More power to those of you who have enjoyed Las Vegas as a vacation destination. It wasn’t on my life-list before and I was glad to shake the dust off my feet when I left. Sadly, the Account Executive on my team loved having me there and recognizes that I should be there for the site visit as well as the pre-show set-up. So, looks like more Vegas in my future. I guess we can’t all be lucky.

November 7, 2008

Exciting Times

I had a brilliant (absolutely mind-blowingly brilliant, I swear) post about the election, but my browser crashed and I lost it. Sigh.

I'm in Vegas for work, writing this between meetings. I get all the joy of writing post-it notes with place names onto the back of signs. Mostly, I'm making sure all the signs that I laid out are beautiful and placed correctly before the attendees arrive. This puts me squarely in the non-creative world of the sort of people who thrive on operations. Don't get me wrong, I like to be organized, but not quite to the extent of minutia that an ops person enjoys...

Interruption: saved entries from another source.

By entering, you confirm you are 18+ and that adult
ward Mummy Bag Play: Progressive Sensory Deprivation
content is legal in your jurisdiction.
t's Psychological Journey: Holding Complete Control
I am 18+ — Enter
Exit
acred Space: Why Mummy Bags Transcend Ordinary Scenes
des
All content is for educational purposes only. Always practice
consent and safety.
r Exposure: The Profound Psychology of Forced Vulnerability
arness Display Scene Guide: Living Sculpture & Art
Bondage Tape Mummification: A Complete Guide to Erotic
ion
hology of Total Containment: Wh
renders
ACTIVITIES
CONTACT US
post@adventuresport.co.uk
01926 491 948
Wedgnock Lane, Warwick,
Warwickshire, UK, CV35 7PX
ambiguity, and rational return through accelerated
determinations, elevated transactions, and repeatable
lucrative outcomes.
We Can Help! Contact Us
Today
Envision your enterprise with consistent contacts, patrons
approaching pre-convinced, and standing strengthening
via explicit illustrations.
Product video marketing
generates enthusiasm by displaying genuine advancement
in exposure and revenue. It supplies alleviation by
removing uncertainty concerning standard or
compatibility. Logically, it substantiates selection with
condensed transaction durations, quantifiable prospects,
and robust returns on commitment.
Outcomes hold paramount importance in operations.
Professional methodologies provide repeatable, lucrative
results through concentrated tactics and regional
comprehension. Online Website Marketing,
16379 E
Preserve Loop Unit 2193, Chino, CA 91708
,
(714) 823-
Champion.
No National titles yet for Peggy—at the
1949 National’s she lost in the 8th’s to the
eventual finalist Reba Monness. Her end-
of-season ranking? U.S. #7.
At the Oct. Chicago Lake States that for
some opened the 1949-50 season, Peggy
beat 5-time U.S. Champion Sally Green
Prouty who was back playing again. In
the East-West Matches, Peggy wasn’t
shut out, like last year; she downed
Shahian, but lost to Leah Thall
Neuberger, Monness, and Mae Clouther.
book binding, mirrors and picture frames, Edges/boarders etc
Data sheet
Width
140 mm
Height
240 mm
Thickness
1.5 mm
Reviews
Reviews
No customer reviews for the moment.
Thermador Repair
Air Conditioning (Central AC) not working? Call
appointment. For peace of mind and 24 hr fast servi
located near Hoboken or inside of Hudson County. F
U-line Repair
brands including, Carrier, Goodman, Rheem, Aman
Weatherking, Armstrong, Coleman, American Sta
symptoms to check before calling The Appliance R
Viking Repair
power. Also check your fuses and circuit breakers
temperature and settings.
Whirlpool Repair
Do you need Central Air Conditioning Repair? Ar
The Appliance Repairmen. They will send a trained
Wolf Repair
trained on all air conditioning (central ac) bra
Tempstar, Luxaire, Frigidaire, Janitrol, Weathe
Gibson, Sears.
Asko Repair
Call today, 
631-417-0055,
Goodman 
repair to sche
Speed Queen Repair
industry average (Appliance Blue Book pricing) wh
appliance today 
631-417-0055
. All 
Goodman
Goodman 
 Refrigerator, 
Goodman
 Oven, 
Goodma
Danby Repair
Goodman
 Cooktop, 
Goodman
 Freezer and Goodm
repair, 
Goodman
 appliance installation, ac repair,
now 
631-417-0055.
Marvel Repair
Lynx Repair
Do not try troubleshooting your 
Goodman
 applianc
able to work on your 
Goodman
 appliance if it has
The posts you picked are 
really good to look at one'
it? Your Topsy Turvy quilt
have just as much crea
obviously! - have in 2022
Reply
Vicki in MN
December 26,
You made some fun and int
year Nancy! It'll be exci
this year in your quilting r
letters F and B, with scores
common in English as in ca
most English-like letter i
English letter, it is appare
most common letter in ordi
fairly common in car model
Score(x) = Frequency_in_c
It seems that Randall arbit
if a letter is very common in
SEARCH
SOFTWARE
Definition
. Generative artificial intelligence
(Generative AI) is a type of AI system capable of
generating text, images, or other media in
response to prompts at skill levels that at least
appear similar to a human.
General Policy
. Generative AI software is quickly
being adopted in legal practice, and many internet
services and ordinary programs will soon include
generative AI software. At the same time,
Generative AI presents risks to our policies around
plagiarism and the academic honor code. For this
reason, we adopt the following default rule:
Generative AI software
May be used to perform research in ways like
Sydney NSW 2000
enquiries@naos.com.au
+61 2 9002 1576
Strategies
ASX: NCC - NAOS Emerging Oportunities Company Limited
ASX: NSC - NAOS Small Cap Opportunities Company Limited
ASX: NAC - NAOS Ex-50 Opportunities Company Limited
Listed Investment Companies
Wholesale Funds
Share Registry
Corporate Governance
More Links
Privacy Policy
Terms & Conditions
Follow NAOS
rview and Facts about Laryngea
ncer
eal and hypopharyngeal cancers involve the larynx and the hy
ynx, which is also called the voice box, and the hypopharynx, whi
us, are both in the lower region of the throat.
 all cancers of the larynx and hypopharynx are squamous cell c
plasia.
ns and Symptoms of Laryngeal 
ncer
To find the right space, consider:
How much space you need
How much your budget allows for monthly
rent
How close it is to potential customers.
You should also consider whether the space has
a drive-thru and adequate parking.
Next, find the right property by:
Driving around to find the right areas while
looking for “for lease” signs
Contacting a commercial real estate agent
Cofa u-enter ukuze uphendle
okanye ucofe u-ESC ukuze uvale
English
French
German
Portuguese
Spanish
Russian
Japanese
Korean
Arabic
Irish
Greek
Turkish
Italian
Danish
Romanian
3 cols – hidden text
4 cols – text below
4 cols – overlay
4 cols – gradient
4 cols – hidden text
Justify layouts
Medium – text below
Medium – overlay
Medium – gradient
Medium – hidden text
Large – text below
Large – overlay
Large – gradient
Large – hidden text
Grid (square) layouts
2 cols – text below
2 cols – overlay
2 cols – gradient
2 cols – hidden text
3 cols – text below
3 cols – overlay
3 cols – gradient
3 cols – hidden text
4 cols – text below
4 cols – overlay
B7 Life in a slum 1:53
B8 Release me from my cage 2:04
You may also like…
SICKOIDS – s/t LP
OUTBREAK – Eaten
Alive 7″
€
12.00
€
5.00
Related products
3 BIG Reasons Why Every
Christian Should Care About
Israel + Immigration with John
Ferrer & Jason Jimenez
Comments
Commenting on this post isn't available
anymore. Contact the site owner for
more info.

Did I mention Vegas? This is a weird place. I'm hoping to go for a run in the morning and take pictures to post. Look, the Brooklyn Bridge! It rises four feet off of an asphalt 'river', but it's right there! And a little Eiffel Tower. Why go to Paris when I'm visiting there now? Inside the building, the ceilings are painted with a fake sky, the halls are lined with quaint little shops full of glittering junk, and every lobby and opening is crammed with slots, crap tables and card dealers. I'm bewildered by a whole city built completely around people wasting time and money. Totally weird.

Sooo...excited by the election. Bewildered by Vegas. Looking forward to a vacation in Joshua Tree next week with Jrex.

I'll post again soon, gotta go do more signage!

November 4, 2008


Jrex and I just came back from voting. The lines were longer than we've ever seen them, but it only took about 30 minutes, so not bad at all.

I'll be glad when tomorrow comes just to stop the wild emails, Facebook causes, and links to crazy YouTube videos.

On the radical left: Bush will declare martial law if it looks like Obama might win. Carry your passport with you all day and make sure your gas tank is full and you have enough cash to get out of the country. He's brought in a battalion of Army soldiers and has them at his beck and call in violation of the Constitution. In the bailout fine-print, he has 1 billion dollars in discretionary spending. All beginnings of a fascist state. This is what Mussolini did in the 1930's.

On the radical right: Obama will bring in all his Muslim cohorts if he's elected. Sarah Palin is Esther and is chosen for this time. A vote for McCain/Palin is a pro-life vote. Obama is calling for a Civilian Defense force. This is the first step towards a Nazi regime. Hitler said he was a Christian and look where that got the Germans!

My own personal conspiracy theory? If McCain/Palin get elected, someone from a fringe element will try to kill McCain so that "God's chosen" can be in power.

I've never experienced this much emotional hysteria and conspiracy theory around an election!

November 1, 2008

Speaking of dreams vs hopes.

Judging by the series of twitching feet, bared teeth, growls and barks coming from the dog next to me, in her dreams she gets to do a LOT more hunting than she does in real life.